This is the crucial insight: UB is not just “anything might happen” — it’s a contract between you and the compiler. You promise certain things never happen; the compiler uses those promises to generate faster code.
┌─────────────────────────────────────────────────────────────┐
│ COMPILER UB EXPLOITATION PIPELINE │
│ │
│ Source Code │
│ │ │
│ ▼ │
│ ┌──────────────────────────────────┐ │
│ │ 1. PARSE & BUILD IR │ │
│ │ (SSA form, all UB present) │ │
│ └──────────────┬───────────────────┘ │
│ ▼ │
│ ┌──────────────────────────────────┐ │
│ │ 2. ASSUME UB NEVER HAPPENS │ │
│ │ │ │
│ │ • signed overflow → impossible │ ◀── This is where │
│ │ • null deref → impossible │ your bugs become │
│ │ • aliasing rules hold │ "optimizations" │
│ │ • loops terminate │ │
│ └──────────────┬───────────────────┘ │
│ ▼ │
│ ┌──────────────────────────────────┐ │
│ │ 3. OPTIMIZE BASED ON ASSUMPTIONS│ │
│ │ │ │
│ │ • Delete "dead" null checks │ │
│ │ • Vectorize "bounded" loops │ │
│ │ • Reorder aliased loads/stores │ │
│ │ • Fold "can't overflow" math │ │
│ └──────────────┬───────────────────┘ │
│ ▼ │
│ ┌──────────────────────────────────┐ │
│ │ 4. EMIT MACHINE CODE │ │
│ │ (runs "wrong" if UB existed) │ │
│ └──────────────────────────────────┘ │
└─────────────────────────────────────────────────────────────┘
void process(int* p) {
int x = *p; // Dereference — compiler assumes p != null
if (p == nullptr) // Dead code! Compiler proved p != null above
handle_error();
use(x);
}
At -O2, GCC/Clang will delete the entire if block. The dereference on line 2 is only valid if p is non-null, so the compiler assumes it is, making the null check on line 3 provably false.
bool check(int x) {
return x + 1 > x; // Always true if no overflow
}
// GCC -O2 compiles this to: return true;
Since signed overflow is UB, the compiler assumes x + 1 never overflows, therefore x + 1 > x is always true. The function becomes return true; — a single mov eax, 1; ret.

__INFORMATION PROVIDED__.
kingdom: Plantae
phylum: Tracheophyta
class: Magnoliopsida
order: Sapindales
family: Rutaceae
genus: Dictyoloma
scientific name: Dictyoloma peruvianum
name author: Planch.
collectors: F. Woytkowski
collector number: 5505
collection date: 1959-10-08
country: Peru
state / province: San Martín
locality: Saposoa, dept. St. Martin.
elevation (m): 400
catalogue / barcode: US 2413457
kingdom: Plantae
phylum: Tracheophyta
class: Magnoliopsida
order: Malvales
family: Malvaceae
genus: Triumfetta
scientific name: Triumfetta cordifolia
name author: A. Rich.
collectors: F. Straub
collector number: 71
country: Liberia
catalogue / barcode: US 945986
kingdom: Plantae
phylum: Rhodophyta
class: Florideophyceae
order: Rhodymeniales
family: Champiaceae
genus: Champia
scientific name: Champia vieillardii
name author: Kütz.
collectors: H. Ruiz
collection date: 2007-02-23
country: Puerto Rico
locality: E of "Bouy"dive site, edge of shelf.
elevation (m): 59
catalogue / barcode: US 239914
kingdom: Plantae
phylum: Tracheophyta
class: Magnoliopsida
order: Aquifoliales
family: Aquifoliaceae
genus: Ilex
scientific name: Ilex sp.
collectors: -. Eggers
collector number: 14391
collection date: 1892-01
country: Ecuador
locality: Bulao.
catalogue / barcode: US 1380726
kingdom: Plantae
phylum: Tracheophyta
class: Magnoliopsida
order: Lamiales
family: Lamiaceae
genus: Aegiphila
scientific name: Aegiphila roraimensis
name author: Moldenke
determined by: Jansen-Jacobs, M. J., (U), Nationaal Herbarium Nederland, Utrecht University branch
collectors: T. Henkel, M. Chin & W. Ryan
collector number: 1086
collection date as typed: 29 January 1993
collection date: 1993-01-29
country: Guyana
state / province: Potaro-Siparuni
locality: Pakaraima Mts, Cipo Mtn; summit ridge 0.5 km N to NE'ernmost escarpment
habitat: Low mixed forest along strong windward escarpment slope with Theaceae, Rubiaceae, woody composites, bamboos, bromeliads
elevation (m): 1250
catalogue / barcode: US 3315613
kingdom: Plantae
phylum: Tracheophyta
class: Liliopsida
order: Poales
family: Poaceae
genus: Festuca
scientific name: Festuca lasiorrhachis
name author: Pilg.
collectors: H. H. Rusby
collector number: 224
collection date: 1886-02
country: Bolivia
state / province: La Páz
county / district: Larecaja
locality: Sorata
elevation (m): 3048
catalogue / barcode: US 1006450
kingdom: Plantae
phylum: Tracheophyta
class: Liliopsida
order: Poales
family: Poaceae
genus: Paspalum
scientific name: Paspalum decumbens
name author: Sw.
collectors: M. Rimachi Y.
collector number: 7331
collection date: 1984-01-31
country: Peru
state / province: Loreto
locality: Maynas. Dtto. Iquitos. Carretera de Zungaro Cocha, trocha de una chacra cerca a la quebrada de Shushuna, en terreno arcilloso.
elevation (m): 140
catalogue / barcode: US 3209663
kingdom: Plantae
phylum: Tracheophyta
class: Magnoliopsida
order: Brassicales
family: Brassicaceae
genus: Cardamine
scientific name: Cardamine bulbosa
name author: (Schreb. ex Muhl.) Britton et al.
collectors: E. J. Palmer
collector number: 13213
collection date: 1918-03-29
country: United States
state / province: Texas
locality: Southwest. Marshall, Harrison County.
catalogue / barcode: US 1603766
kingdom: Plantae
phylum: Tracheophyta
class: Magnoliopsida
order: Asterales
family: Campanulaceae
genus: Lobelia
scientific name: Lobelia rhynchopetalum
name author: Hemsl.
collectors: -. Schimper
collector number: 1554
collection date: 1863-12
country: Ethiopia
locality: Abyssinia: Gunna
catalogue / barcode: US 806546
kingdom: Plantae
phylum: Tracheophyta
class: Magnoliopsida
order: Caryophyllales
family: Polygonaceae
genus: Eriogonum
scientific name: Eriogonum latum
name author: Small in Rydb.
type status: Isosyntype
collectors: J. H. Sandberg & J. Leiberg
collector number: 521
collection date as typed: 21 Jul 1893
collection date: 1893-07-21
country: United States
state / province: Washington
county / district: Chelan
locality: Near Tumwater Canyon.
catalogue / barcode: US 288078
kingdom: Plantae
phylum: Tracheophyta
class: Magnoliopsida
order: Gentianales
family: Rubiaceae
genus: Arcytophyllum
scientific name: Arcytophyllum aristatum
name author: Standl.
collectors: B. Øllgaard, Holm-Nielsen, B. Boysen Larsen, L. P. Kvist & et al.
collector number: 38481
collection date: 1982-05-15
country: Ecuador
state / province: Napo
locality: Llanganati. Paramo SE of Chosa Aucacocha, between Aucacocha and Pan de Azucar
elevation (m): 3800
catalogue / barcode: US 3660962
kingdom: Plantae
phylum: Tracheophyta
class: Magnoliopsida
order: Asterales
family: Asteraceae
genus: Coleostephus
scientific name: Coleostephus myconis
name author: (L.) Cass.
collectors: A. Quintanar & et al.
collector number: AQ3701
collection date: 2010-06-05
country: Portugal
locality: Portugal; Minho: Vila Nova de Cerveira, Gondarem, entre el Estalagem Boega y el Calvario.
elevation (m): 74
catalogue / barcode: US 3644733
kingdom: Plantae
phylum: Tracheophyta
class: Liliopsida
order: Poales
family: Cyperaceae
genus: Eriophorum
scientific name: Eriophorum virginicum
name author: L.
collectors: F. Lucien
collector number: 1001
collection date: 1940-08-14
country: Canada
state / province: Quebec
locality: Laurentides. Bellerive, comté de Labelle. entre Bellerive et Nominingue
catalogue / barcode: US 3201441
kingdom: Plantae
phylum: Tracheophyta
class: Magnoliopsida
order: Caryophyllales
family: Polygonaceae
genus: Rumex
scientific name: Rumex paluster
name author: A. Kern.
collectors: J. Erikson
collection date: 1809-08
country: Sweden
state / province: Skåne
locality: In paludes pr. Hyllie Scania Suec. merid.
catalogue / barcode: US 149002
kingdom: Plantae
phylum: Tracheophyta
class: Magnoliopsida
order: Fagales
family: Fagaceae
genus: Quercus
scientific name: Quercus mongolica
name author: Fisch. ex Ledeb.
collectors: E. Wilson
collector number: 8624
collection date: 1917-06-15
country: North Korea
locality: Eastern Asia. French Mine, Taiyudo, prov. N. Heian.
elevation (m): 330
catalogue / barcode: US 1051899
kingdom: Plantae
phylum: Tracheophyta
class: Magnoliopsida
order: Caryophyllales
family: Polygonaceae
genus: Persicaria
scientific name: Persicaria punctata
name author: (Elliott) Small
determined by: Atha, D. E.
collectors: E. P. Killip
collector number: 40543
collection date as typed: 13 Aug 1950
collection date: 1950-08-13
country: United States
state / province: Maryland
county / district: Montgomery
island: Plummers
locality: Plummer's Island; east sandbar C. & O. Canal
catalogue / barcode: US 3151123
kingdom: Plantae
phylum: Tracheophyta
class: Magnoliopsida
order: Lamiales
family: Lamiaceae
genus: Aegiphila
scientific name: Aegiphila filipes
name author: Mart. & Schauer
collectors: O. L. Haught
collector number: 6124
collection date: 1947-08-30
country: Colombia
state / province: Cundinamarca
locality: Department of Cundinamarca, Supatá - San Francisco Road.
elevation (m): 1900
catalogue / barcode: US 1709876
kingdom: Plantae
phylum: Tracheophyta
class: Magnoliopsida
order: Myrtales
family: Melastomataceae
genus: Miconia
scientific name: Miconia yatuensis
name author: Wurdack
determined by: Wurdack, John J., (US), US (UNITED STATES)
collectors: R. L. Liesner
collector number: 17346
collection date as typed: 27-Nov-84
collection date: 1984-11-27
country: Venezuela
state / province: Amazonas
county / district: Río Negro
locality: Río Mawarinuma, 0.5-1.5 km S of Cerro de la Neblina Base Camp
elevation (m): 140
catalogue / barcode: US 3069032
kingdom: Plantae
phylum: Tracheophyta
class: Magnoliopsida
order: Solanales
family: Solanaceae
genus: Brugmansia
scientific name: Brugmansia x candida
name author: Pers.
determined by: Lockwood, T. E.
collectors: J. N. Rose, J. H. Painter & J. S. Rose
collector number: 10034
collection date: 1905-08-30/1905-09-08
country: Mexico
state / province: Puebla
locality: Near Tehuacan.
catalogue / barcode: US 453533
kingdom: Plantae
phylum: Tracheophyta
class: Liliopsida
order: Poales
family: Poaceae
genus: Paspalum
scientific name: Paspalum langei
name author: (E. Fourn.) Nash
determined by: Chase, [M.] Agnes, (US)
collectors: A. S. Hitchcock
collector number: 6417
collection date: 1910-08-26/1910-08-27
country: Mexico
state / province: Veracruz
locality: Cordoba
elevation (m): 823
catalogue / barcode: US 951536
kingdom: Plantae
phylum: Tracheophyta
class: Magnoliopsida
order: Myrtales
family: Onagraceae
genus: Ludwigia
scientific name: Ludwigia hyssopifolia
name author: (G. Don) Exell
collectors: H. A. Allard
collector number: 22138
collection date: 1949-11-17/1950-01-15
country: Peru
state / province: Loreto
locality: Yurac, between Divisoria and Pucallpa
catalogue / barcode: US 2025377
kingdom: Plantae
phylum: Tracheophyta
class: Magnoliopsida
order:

__ACTIVITY__.
In the text on compiler handling of undefined behavior, what does GCC at -O2 compile the function check to?

__REPLY TO THE TASK__.
It compiles it to return true;, a single mov eax, 1; ret.